INPUT DATA |
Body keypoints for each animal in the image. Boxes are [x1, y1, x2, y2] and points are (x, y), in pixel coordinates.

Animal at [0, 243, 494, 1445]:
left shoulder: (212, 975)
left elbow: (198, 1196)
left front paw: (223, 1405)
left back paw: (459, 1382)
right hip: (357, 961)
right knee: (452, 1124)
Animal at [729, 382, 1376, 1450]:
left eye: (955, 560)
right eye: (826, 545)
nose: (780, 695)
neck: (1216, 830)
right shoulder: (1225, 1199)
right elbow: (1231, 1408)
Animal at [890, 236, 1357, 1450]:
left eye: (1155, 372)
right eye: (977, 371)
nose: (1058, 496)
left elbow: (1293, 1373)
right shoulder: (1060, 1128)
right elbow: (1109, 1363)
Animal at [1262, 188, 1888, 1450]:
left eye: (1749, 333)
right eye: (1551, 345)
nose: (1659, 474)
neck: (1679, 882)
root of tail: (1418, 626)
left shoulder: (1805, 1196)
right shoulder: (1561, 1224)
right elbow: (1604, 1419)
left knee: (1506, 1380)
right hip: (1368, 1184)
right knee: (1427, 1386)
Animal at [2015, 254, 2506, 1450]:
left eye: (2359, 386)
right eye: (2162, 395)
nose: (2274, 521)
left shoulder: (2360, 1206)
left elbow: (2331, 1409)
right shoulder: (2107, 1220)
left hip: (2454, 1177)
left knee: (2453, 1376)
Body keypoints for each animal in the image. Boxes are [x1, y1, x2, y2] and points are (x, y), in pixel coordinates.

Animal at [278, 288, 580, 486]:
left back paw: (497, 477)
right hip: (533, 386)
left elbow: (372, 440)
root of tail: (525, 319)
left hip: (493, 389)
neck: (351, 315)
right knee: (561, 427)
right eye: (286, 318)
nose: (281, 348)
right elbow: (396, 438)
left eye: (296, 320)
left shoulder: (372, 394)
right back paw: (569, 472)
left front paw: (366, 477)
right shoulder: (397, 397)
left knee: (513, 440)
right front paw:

PROBLEM DESCRIPTION | The entries above hold the needed span. Transcribe exactly the lines from the one with "right eye: (1551, 345)" to the one with "left knee: (2453, 1376)", both included.

SOLUTION FOR THIS EXERCISE |
right eye: (1551, 345)
nose: (1659, 474)
neck: (1679, 882)
root of tail: (1418, 626)
left shoulder: (1805, 1196)
right shoulder: (1561, 1224)
right elbow: (1604, 1419)
left knee: (1506, 1380)
right hip: (1368, 1184)
right knee: (1427, 1386)
Animal at [2015, 254, 2506, 1450]:
left eye: (2359, 386)
right eye: (2162, 395)
nose: (2274, 521)
left shoulder: (2360, 1206)
left elbow: (2331, 1409)
right shoulder: (2107, 1220)
left hip: (2454, 1177)
left knee: (2453, 1376)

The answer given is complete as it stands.